(Paris, 27 septembre 2022). Nouvelle relève de la garde au sommet des forces armées russes. Le colonel Mikhail Mizintsev a été nommé nouveau vice-ministre de la Défense et chef de la logistique de l’armée russe à la place du général Dmitri Boulgakov. Mizintsev, né en 1962 et diplômé de l’école militaire de Kalinine (aujourd’hui Tver’), a attiré l’attention des médias pour son rôle dans le siège de Marioupol, un moment crucial de la première phase de la guerre contre l’Ukraine. A cette occasion, les médias occidentaux et ukrainiens l’ont surnommé le « Boucher de Marioupol » : une définition qui ne laisse aucune place à l’interprétation quant au rôle de Mizintsev lors de la conquête d’une des principales villes de l’est de l’Ukraine, théâtre de l’un des sièges les plus violents depuis le début de l’invasion.

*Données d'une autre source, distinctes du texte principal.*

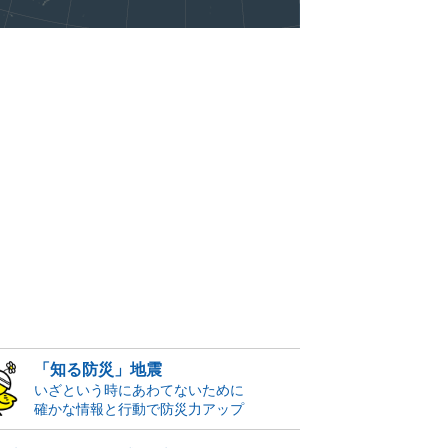
「知る防災」地震
いざという時にあわてないために
確かな情報と行動で防災力アップ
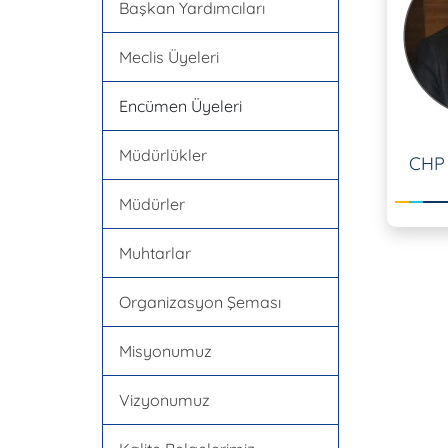
Başkan Yardımcıları
Meclis Üyeleri
Encümen Üyeleri
Müdürlükler
CHP 
Müdürler
Muhtarlar
Organizasyon Şeması
Misyonumuz
Vizyonumuz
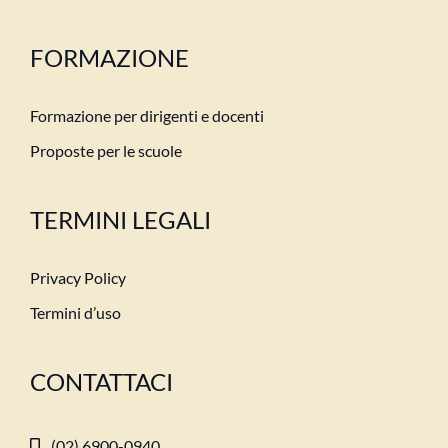
FORMAZIONE
Formazione per dirigenti e docenti
Proposte per le scuole
TERMINI LEGALI
Privacy Policy
Termini d’uso
CONTATTACI
(02) 6900-0940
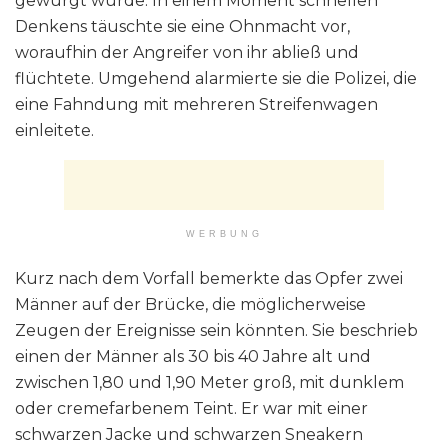
gewürgt wurde. In einem Moment schnellen
Denkens täuschte sie eine Ohnmacht vor,
woraufhin der Angreifer von ihr abließ und
flüchtete. Umgehend alarmierte sie die Polizei, die
eine Fahndung mit mehreren Streifenwagen
einleitete.
WERBUNG
Kurz nach dem Vorfall bemerkte das Opfer zwei
Männer auf der Brücke, die möglicherweise
Zeugen der Ereignisse sein könnten. Sie beschrieb
einen der Männer als 30 bis 40 Jahre alt und
zwischen 1,80 und 1,90 Meter groß, mit dunklem
oder cremefarbenem Teint. Er war mit einer
schwarzen Jacke und schwarzen Sneakern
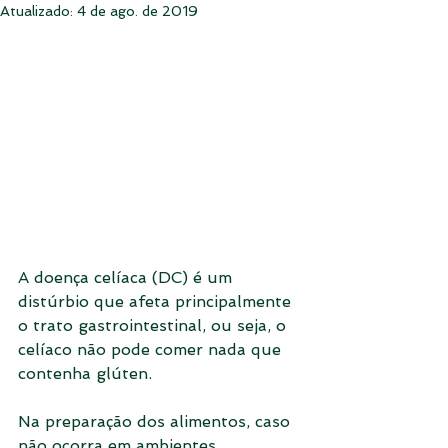
Atualizado:
4 de ago. de 2019
A doença celíaca (DC) é um 
distúrbio que afeta principalmente 
o trato gastrointestinal, ou seja, o 
celíaco não pode comer nada que 
contenha glúten.
Na preparação dos alimentos, caso 
não ocorra em ambientes 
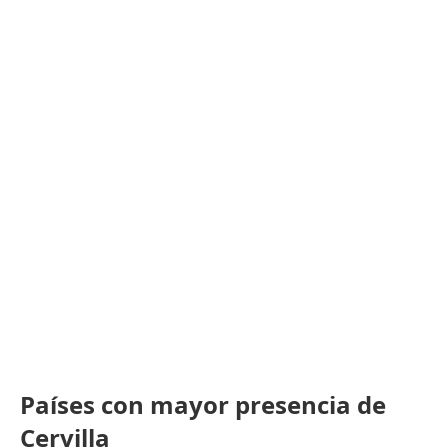
Países con mayor presencia de
Cervilla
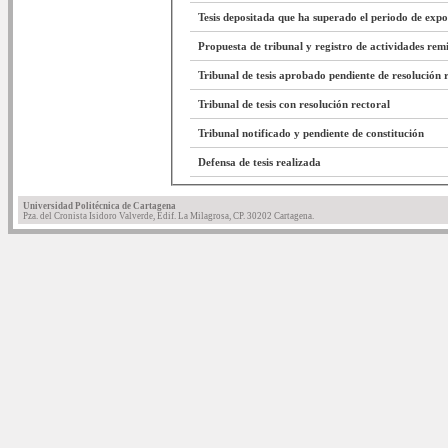
Tesis depositada que ha superado el periodo de expo
Propuesta de tribunal y registro de actividades re
Tribunal de tesis aprobado pendiente de resolución 
Tribunal de tesis con resolución rectoral
Tribunal notificado y pendiente de constitución
Defensa de tesis realizada
Universidad Politécnica de Cartagena
Pza. del Cronista Isidoro Valverde, Edif. La Milagrosa, CP. 30202 Cartagena.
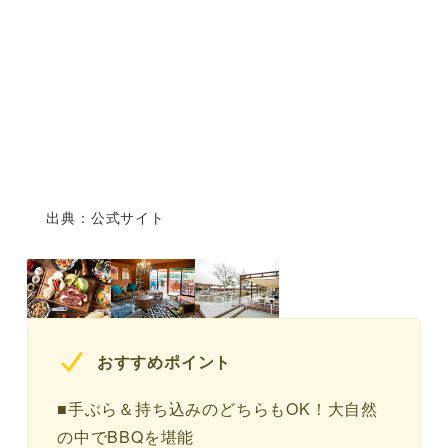
出典：公式サイト
おすすめポイント
■手ぶら＆持ち込みのどちらもOK！大自然
の中でBBQを堪能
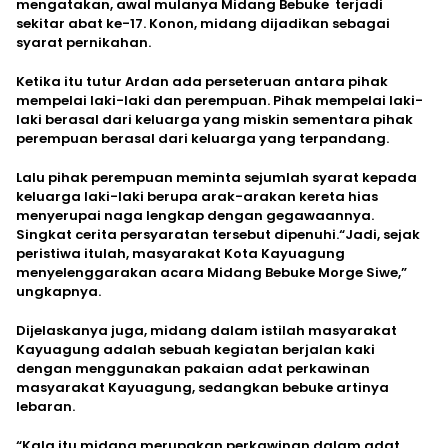
mengatakan, awal mulanya Midang Bebuke terjadi
sekitar abat ke-17. Konon, midang dijadikan sebagai
syarat pernikahan.
Ketika itu tutur Ardan ada perseteruan antara pihak
mempelai laki-laki dan perempuan. Pihak mempelai laki-
laki berasal dari keluarga yang miskin sementara pihak
perempuan berasal dari keluarga yang terpandang.
Lalu pihak perempuan meminta sejumlah syarat kepada
keluarga laki-laki berupa arak-arakan kereta hias
menyerupai naga lengkap dengan gegawaannya.
Singkat cerita persyaratan tersebut dipenuhi.“Jadi, sejak
peristiwa itulah, masyarakat Kota Kayuagung
menyelenggarakan acara Midang Bebuke Morge Siwe,”
ungkapnya.
Dijelaskanya juga, midang dalam istilah masyarakat
Kayuagung adalah sebuah kegiatan berjalan kaki
dengan menggunakan pakaian adat perkawinan
masyarakat Kayuagung, sedangkan bebuke artinya
lebaran.
“Kala itu midang merupakan perkawinan dalam adat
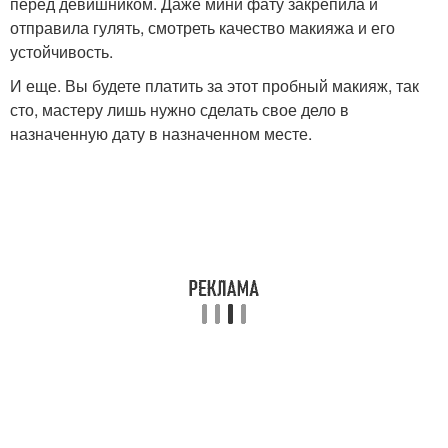
перед девишником. Даже мини фату закрепила и
отправила гулять, смотреть качество макияжа и его
устойчивость.
И еще. Вы будете платить за этот пробный макияж, так
сто, мастеру лишь нужно сделать свое дело в
назначенную дату в назначенном месте.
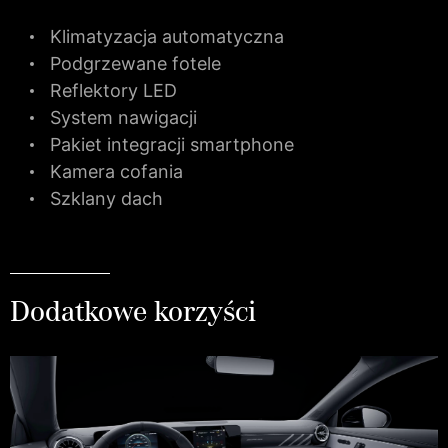
Klimatyzacja automatyczna
Podgrzewane fotele
Reflektory LED
System nawigacji
Pakiet integracji smartphone
Kamera cofania
Szklany dach
Dodatkowe korzyści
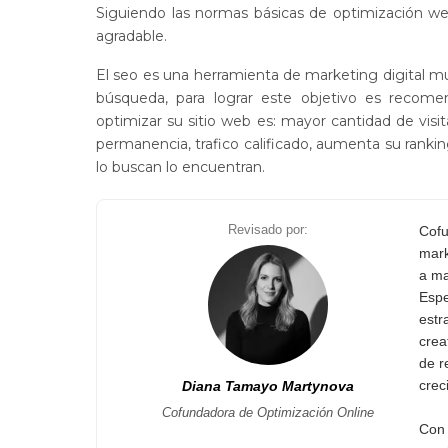
Siguiendo las normas básicas de optimización we
agradable.
El seo es una herramienta de marketing digital mu
búsqueda, para lograr este objetivo es recomen
optimizar su sitio web es: mayor cantidad de visit
permanencia, trafico calificado, aumenta su rankin
lo buscan lo encuentran.
Revisado por:
Cofu
mark
a ma
Espe
estr
crea
de r
crec
Diana Tamayo Martynova
Cofundadora de Optimización Online
Con 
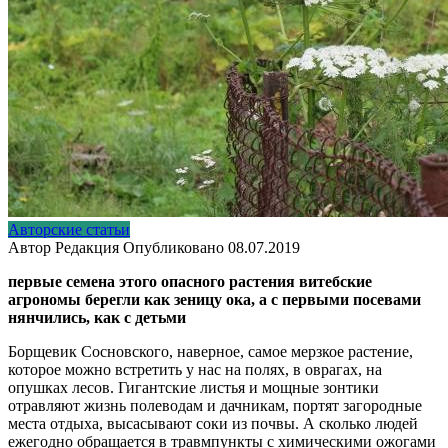
Авторские статьи
Автор
Редакция
Опубликовано
08.07.2019
первые семена этого опасного растения витебские
агрономы берегли как зеницу ока, а с первыми посевами
нянчились, как с детьми
Борщевик Сосновского, наверное, самое мерзкое растение,
которое можно встретить у нас на полях, в оврагах, на
опушках лесов. Гигантские листья и мощные зонтики
отравляют жизнь полеводам и дачникам, портят загородные
места отдыха, высасывают соки из почвы. А сколько людей
ежегодно обращается в травмпункты с химическими ожогами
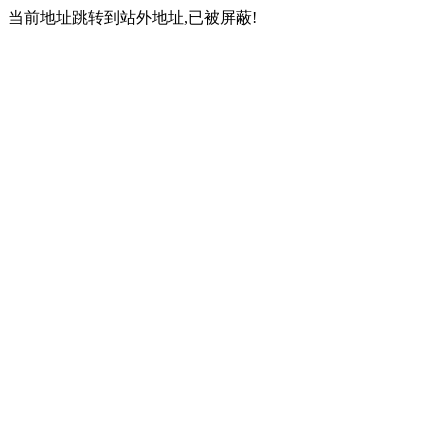
当前地址跳转到站外地址,已被屏蔽!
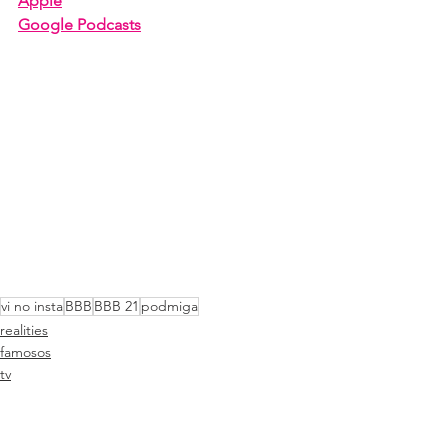
Apple
Google Podcasts
vi no insta
BBB
BBB 21
podmiga
realities
famosos
tv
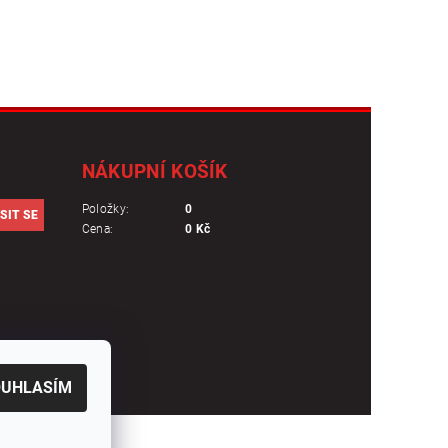
NÁKUPNÍ KOŠÍK
Položky:
0
Cena:
0 Kč
OUHLASÍM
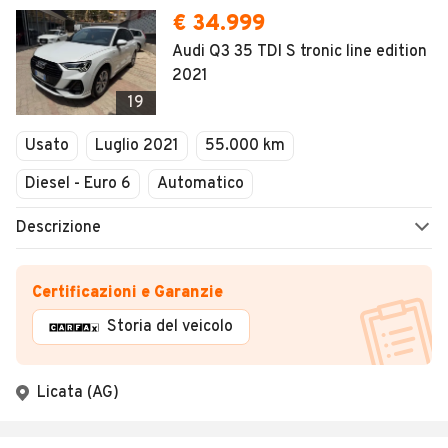
€ 34.999
Audi Q3 35 TDI S tronic line edition
2021
19
Usato
Luglio 2021
55.000 km
Diesel - Euro 6
Automatico
Descrizione
Certificazioni e Garanzie
Storia del veicolo
Licata (AG)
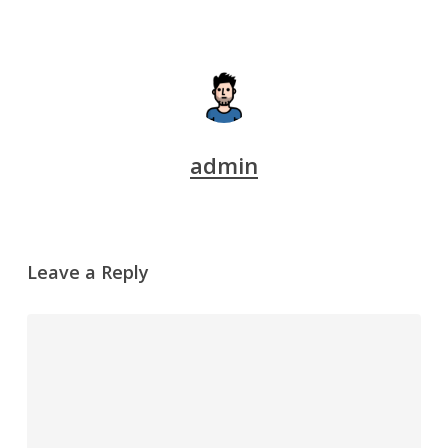
admin
Leave a Reply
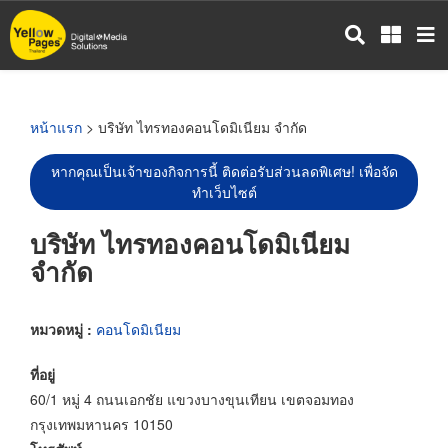
ข้าม
ไป
ยัง
เนื้อหา
หลัก
หน้าแรก
> บริษัท ไทรทองคอนโดมิเนียม จำกัด
หากคุณเป็นเจ้าของกิจการนี้ ติดต่อรับส่วนลดพิเศษ! เพื่อจัด
ทำเว็บไซต์
บริษัท ไทรทองคอนโดมิเนียม
จำกัด
หมวดหมู่ :
คอนโดมิเนียม
ที่อยู่
60/1 หมู่ 4 ถนนเอกชัย แขวงบางขุนเทียน เขตจอมทอง
กรุงเทพมหานคร 10150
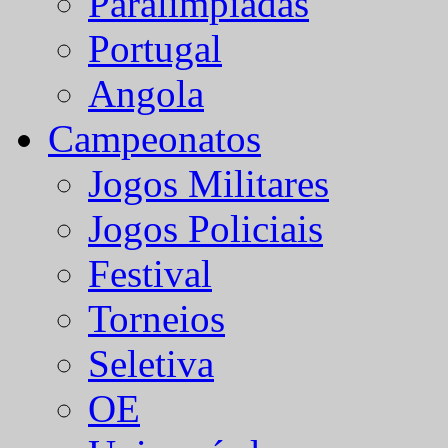
Paralímpiadas
Portugal
Angola
Campeonatos
Jogos Militares
Jogos Policiais
Festival
Torneios
Seletiva
OE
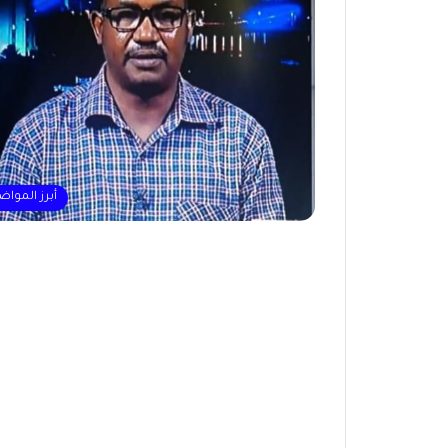
أبرز المواض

Pour Lorenzo Vita du journal italien «Il Giornale/Inside Over», le choix de Mizintsev et le remplacement de Boulgakov confirment certaines tendances de cette nouvelle phase du conflit en Ukraine. D’un point de vue général, le changement confirme que la rotation à la tête des différents fronts et segments de la soi-disant « opération militaire spéciale » ne semble pas s’arrêter. Un signe que le président russe Vladimir Poutine est loin d’être satisfait du déroulement de sa guerre. Des preuves à cet effet étaient déjà arrivées ces derniers mois. Et la mobilisation annoncée la semaine dernière confirme les difficultés sur le terrain de manière flagrante certifiée par la contre-offensive ukrainienne dans la région de Kharkiv. Mais la destitution des commandants à la tête des opérations en Ukraine est un fil rouge qui n’a jamais quitté l’invasion, témoignant en effet une certaine méfiance du président russe pour la manière dont la guerre est gérée sur le terrain.
Un autre point fondamental de ce changement au sein du ministère de la Défense est l’intérêt porté à la logistique. Comme l’ont expliqué les agences russes, Mizintsev sera « responsable de l’approvisionnement matériel et technique des forces armées ». Dans une phase de mobilisation des troupes avec la guerre sensiblement paralysée, la modification de la structure de la logistique, longtemps considérée comme le véritable talon d’Achille de l’avancée russe, est un signal qu’il ne faut pas sous-estimer. La Russie a en effet montré d’importantes lacunes dans le domaine de la logistique, de l’approvisionnement et de l’organisation des convois dès les premières semaines de l’invasion, lorsque des problèmes sont également apparus dans la chaîne reliant le territoire russe à la ligne de front. La décision de remplacer Boulgakov confirme la nécessité d’un changement de rythme qui va de pair avec la volonté de Poutine d’apporter une rupture nette dans le conflit.
Enfin, il est également intéressant qu’un homme, Mizintsev, qui a mené l’une des victoires les plus importantes de l’armée russe (précisément le siège de la ville martyre de Marioupol), qui a coordonné un autre siège de Severodonetsk et qui s’était déjà fait connaître pour avoir mené des opérations à Alep, en Syrie, ait été promu. Mizintsev peut être considéré, à ce jour, comme l’un des rares commandants à avoir obtenu des résultats qui, pour Poutine, peuvent être considérés non seulement comme tangibles, mais aussi réellement utiles pour son « opération militaire spéciale ». Et ce, quelles que soient les méthodes brutales appliquées et les sanctions imposées par l’Occident à cette même personne. Ce choix peut donc aussi être lu comme un changement de perspective : le gouvernement écarte ceux qui sont considérés comme les architectes d’un désastre, qui est précisément celui de la chaîne logistique de l’armée de Moscou, et valorise ceux qui ont obtenu des résultats.